Look at the bibliographies of the texts you’ve already been reading for the class as that can be a good jumping off point for finding other relevant sources on your topic.
Step Three: Make a plan

If you’ve made sure you understand they question, and you’ve read your sources and made notes on them, now is the time to plan what you’re going to write. Although it can be tempting to dive straight in and write the essay, plans are a good idea for a couple of reasons. Firstly, writing a plan makes it less likely you’ll find yourself staring at a blank page with no idea what to write. It’s a bit like the warm up you do before you exercise - it gets you ready for writing. Secondly, having a plan will make it much easier to structure your essay once you start writing it.

Generally, an essay should include an introduction where you introduce your key arguments and what you will be writing about, the main body of the text, where you make your key points and use evidence to support your points, and a conclusion where you sum up what you have argued. The University of Manchester’s Phrasebank is a great resource that includes key phrases you can use to introduce your essay, refer to sources and conclude your essay.

Step Four: Start Writing

You’ve made sure you understand the question, you’ve done the reading and you’ve made a plan, now it’s time to write! If you’re prone to procrastinating, then the Pomodoro technique might help. Set a timer (there’s loads of them online) for 25 minutes and try and write solidly during that time. Then after 25 minutes, take a 5-minute break, then repeat for as long as you want. Depending on how long the essay is, it might be a good idea to give yourself targets.

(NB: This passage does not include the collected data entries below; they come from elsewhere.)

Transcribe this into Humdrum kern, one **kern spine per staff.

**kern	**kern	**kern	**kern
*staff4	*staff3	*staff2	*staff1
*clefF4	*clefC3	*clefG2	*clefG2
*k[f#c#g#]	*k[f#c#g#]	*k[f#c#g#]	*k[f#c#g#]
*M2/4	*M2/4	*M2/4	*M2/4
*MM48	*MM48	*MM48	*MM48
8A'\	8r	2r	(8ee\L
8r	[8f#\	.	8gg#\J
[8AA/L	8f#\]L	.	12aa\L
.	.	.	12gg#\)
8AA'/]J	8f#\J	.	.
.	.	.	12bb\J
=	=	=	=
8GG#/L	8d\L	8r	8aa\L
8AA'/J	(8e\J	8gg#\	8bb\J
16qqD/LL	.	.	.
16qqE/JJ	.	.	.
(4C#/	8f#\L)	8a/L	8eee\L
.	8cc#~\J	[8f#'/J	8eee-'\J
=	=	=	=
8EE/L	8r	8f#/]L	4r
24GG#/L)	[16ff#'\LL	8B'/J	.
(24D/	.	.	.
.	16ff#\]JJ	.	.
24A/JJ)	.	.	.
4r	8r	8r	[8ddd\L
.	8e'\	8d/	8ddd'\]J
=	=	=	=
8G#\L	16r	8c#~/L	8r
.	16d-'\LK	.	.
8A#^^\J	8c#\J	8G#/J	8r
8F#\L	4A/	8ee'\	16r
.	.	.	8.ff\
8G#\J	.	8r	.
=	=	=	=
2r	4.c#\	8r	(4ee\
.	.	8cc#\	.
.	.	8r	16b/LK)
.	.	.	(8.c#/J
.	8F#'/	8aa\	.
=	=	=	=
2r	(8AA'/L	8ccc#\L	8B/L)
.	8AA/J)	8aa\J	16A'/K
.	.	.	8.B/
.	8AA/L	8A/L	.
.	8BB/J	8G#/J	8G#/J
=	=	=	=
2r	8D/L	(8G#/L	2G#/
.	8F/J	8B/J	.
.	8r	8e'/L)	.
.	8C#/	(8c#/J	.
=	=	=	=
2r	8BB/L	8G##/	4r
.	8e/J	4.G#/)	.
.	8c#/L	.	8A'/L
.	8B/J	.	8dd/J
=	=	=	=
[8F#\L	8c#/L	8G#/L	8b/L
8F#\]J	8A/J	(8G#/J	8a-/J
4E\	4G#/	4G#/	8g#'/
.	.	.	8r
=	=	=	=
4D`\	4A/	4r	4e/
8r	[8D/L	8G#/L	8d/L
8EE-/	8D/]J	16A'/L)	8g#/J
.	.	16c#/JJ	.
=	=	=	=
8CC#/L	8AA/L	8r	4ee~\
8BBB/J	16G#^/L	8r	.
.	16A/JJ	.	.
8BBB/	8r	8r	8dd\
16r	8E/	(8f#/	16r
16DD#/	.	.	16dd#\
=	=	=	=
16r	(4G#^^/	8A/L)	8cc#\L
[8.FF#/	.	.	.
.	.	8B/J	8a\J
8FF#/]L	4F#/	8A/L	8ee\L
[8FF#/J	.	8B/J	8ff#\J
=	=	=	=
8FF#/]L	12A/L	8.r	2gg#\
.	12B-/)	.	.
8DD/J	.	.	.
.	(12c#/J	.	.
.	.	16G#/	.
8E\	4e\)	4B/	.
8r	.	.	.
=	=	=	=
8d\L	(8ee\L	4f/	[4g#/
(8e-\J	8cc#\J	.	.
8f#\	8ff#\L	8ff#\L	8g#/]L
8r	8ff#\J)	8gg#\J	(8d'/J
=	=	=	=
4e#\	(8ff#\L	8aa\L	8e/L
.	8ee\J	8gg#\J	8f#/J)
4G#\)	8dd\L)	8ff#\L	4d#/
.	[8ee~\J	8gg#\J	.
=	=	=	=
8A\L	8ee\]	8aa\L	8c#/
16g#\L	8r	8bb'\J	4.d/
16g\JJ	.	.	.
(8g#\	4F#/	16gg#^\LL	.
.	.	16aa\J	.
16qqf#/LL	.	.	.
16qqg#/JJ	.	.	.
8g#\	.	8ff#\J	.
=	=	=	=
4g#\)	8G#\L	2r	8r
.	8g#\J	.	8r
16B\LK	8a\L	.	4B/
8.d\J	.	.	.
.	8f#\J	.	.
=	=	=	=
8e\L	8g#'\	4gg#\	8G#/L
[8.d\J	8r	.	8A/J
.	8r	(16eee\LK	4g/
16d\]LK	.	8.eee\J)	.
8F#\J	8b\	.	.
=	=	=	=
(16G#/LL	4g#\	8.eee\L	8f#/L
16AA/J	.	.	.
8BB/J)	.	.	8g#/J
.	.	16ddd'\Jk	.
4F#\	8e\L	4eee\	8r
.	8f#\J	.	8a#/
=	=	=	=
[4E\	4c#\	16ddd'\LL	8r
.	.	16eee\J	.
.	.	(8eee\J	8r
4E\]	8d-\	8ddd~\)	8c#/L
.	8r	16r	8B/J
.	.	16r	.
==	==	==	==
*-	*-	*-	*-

For example, if I had a 2000-word essay to write, I might aim to write 500 words a day for 4 days. Breaking it down can help if it feels daunting, though of course you need to give yourself enough time to write, it’s harder to break it down into smaller chunks if you’ve only got a day to write it all.

A plan is a bit like the warm up you do before you exercise - it gets you ready for writing.
Step Five: Edit

Once you’ve written your essay, read it back to check it makes sense and flows well. It’s a good idea to read it aloud if you can, or use Word’s read aloud feature. You’ll notice small mistakes better if you can hear them as well as read them. If you have a friend or family member who’s willing to help, you can also ask them to read it to see if it makes sense to them

At this point, it’s also a good idea to make sure your referencing is on point. Check with your tutor what referencing style you’ll need to use. Websites like Cite Them Right allow you to check whether you’ve cited a reference correctly, and you can use programmes like Endnote to keep all of your references in one place.

Step Six: Submit!

Submit your essay, making sure you’ve included all of the information you need and it’s been formatted how you’ve been instructed to format it (e.g., make sure it’s double spaced if you’ve been asked to, or in a specific font). Your teacher should give you instructions about how they expect you to format your work at the beginning of the year or before assigning your first essay - if they don't, you should always ask.

Step Seven: Feedback

When you get your essay feedback, it can be tempting to just look at your grade and then shove the feedback in a drawer, but reading your feedback will help you work out what to do next time. Your teacher should be happy to go through feedback with you, especially as it can help you improve.


This resource is only a very rough guide to approaching essays - every subject, tutor, and system is a little bit different, but knowing some good questions to ask about any assignment is always helpful. You can find lots more resources on good essay writing, academic language, citations, and accessibility online, or through your library.